Joan Nyanyuki, Amnesty International’s regional director for East Africa, said: “A key factor in this brutal offensive was the failure to bring to justice those responsible for previous waves of violence targeting civilians in the region.
“Leer and Mayendit counties have been hard hit in the past, and yet the South Sudanese government continues to give suspected perpetrators free rein to commit fresh atrocities. The result has been catastrophic for civilians.”
Unity State has been the site of the most ruthless violence since South Sudan’s civil war erupted five years ago.
At least 50,000 people have been killed during the conflict, many of them civilians, according to UN figures, and an estimated quarter of South Sudan’s population has been displaced.
Dozens of civilians told Amnesty about how, during the recent offensive, soldiers and militias used amphibious vehicles to hunt down civilians who had fled to nearby swamps.
Survivors described how groups of five or more soldiers often shot indiscriminately into the reeds as they searched for people.
One elderly woman, Nyalony, told Amnesty she saw her husband and two other men killed by soldiers: “When the attack started, early in the morning while we were sleeping, my husband and I ran to the swamp together. Later in the morning, after the fighting was over, the soldiers came into the swamp looking for people, and sprayed the area where we were hiding with bullets.
“My husband was hit; he cried out in pain. He was still alive, though, and the soldiers caught him, and then they shot him again and killed him. He was unarmed and wasn’t a fighter; just a farmer.”
Those who were unable to flee, especially the elderly, children and people with disabilities, were often killed in their villages.
Several witnesses described how elderly relatives or neighbours were burnt alive in their tukuls (traditional dwellings) and one man in his 90s had his throat slit with a knife.
Nwaweke, 20, said she witnessed soldiers shooting her father and then murdering several children in the village of Thonyoor in Leer county: “There were seven men [soldiers] who collected the children and put them into a tukul and they set the tukul on fire.
“I could hear the screaming. They were four boys. One boy tried to come out and the soldiers closed the door on him.
“There were also five boys whom they hit against the tree, swinging them. They were two [or] three years old. They don’t want especially boys to live because they know they will grow up to become soldiers.”
Other survivors described similar horrors, including one in Rukway village in Leer where an elderly man and woman were burnt to death in a house along with their two young grandsons.
When their daughter ran out with a small baby, a soldier shot her and crushed the baby to death with his foot.
Amnesty’s report also detailed how government and allied forces abducted primarily women and girls and held them for up to several weeks, with many women and girls gang-raped.
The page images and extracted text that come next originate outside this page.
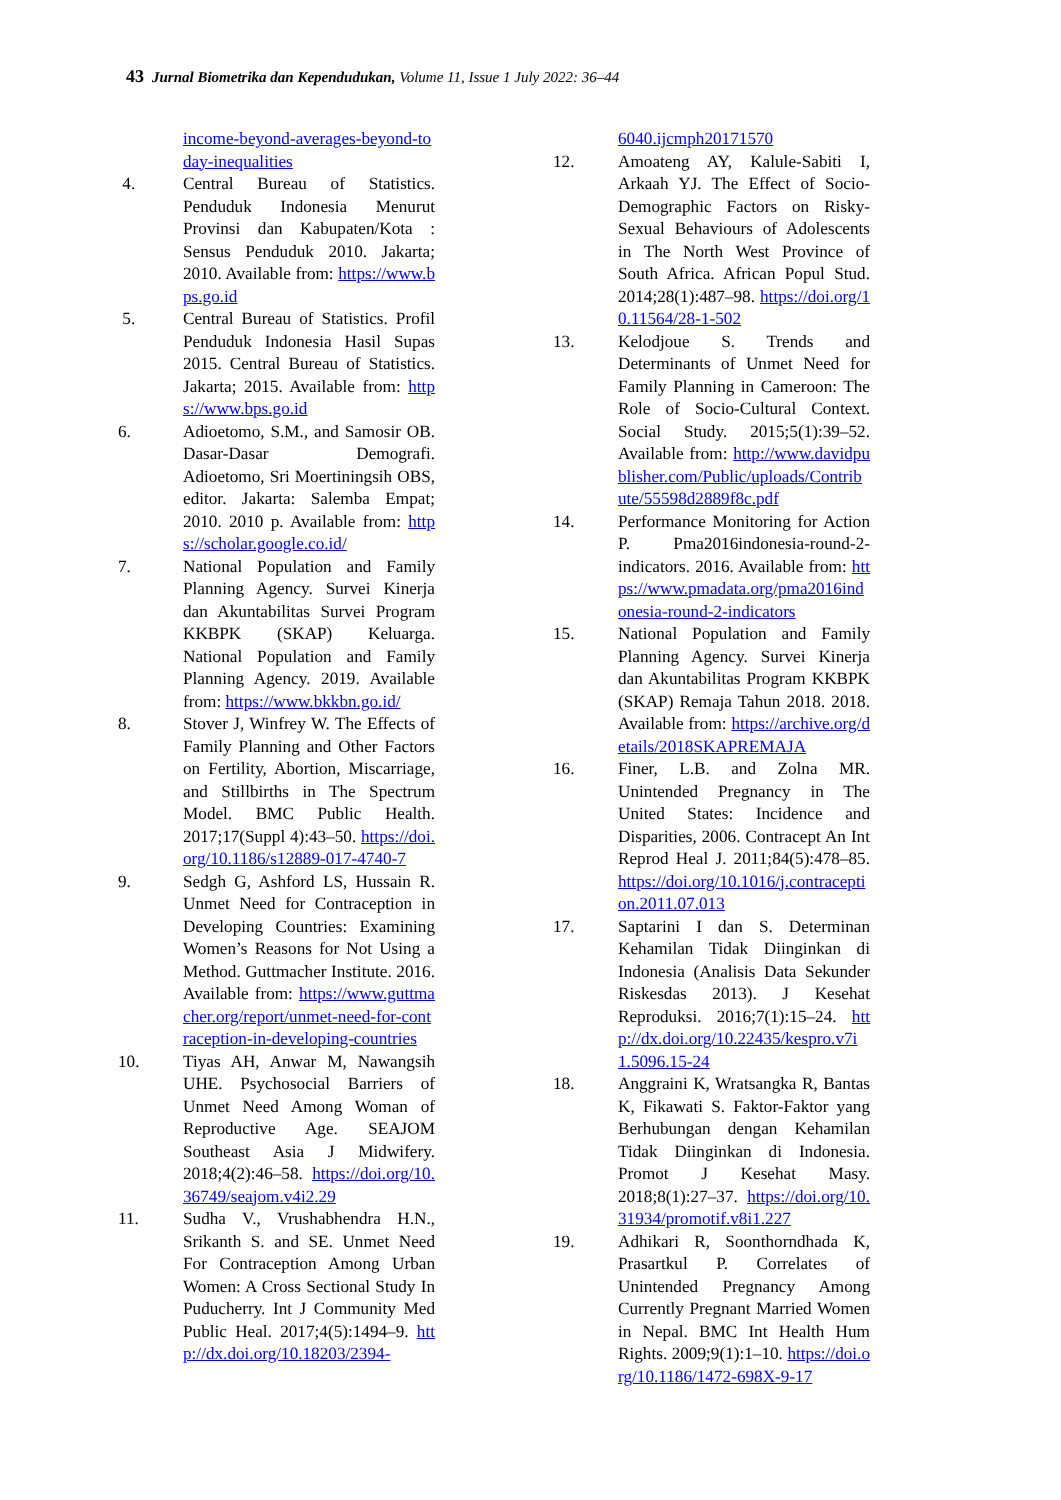43 Jurnal Biometrika dan Kependudukan, Volume 11, Issue 1 July 2022: 36–44
income-beyond-averages-beyond-today-inequalities
4. Central Bureau of Statistics. Penduduk Indonesia Menurut Provinsi dan Kabupaten/Kota : Sensus Penduduk 2010. Jakarta; 2010. Available from: https://www.bps.go.id
5. Central Bureau of Statistics. Profil Penduduk Indonesia Hasil Supas 2015. Central Bureau of Statistics. Jakarta; 2015. Available from: https://www.bps.go.id
6. Adioetomo, S.M., and Samosir OB. Dasar-Dasar Demografi. Adioetomo, Sri Moertiningsih OBS, editor. Jakarta: Salemba Empat; 2010. 2010 p. Available from: https://scholar.google.co.id/
7. National Population and Family Planning Agency. Survei Kinerja dan Akuntabilitas Survei Program KKBPK (SKAP) Keluarga. National Population and Family Planning Agency. 2019. Available from: https://www.bkkbn.go.id/
8. Stover J, Winfrey W. The Effects of Family Planning and Other Factors on Fertility, Abortion, Miscarriage, and Stillbirths in The Spectrum Model. BMC Public Health. 2017;17(Suppl 4):43–50. https://doi.org/10.1186/s12889-017-4740-7
9. Sedgh G, Ashford LS, Hussain R. Unmet Need for Contraception in Developing Countries: Examining Women’s Reasons for Not Using a Method. Guttmacher Institute. 2016. Available from: https://www.guttmacher.org/report/unmet-need-for-contraception-in-developing-countries
10. Tiyas AH, Anwar M, Nawangsih UHE. Psychosocial Barriers of Unmet Need Among Woman of Reproductive Age. SEAJOM Southeast Asia J Midwifery. 2018;4(2):46–58. https://doi.org/10.36749/seajom.v4i2.29
11. Sudha V., Vrushabhendra H.N., Srikanth S. and SE. Unmet Need For Contraception Among Urban Women: A Cross Sectional Study In Puducherry. Int J Community Med Public Heal. 2017;4(5):1494–9. http://dx.doi.org/10.18203/2394-
6040.ijcmph20171570
12. Amoateng AY, Kalule-Sabiti I, Arkaah YJ. The Effect of Socio-Demographic Factors on Risky-Sexual Behaviours of Adolescents in The North West Province of South Africa. African Popul Stud. 2014;28(1):487–98. https://doi.org/10.11564/28-1-502
13. Kelodjoue S. Trends and Determinants of Unmet Need for Family Planning in Cameroon: The Role of Socio-Cultural Context. Social Study. 2015;5(1):39–52. Available from: http://www.davidpublisher.com/Public/uploads/Contribute/55598d2889f8c.pdf
14. Performance Monitoring for Action P. Pma2016indonesia-round-2-indicators. 2016. Available from: https://www.pmadata.org/pma2016indonesia-round-2-indicators
15. National Population and Family Planning Agency. Survei Kinerja dan Akuntabilitas Program KKBPK (SKAP) Remaja Tahun 2018. 2018. Available from: https://archive.org/details/2018SKAPREMAJA
16. Finer, L.B. and Zolna MR. Unintended Pregnancy in The United States: Incidence and Disparities, 2006. Contracept An Int Reprod Heal J. 2011;84(5):478–85. https://doi.org/10.1016/j.contraception.2011.07.013
17. Saptarini I dan S. Determinan Kehamilan Tidak Diinginkan di Indonesia (Analisis Data Sekunder Riskesdas 2013). J Kesehat Reproduksi. 2016;7(1):15–24. http://dx.doi.org/10.22435/kespro.v7i1.5096.15-24
18. Anggraini K, Wratsangka R, Bantas K, Fikawati S. Faktor-Faktor yang Berhubungan dengan Kehamilan Tidak Diinginkan di Indonesia. Promot J Kesehat Masy. 2018;8(1):27–37. https://doi.org/10.31934/promotif.v8i1.227
19. Adhikari R, Soonthorndhada K, Prasartkul P. Correlates of Unintended Pregnancy Among Currently Pregnant Married Women in Nepal. BMC Int Health Hum Rights. 2009;9(1):1–10. https://doi.org/10.1186/1472-698X-9-17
Those who attempted to resist were killed.
One interviewee said a girl as young as eight was gang-raped and another woman saw a 15-year-old boy being raped.
A 60-year-old man described finding his 13-year-old niece after she was gang-raped by five men: “My brother’s daughter was raped and she was going to die.
“When they raped her, we came and found her and she was crying and bleeding … she couldn’t hide … she told me she was raped by five men. We could not carry her and she could not walk.”
Amnesty has called on South Sudan’s government to end all atrocities and immediately establish the Hybrid Court of South Sudan, which has been in Limbo since 2015.
It also urged the United Nations Security Council to enforce an arms embargo adopted in July.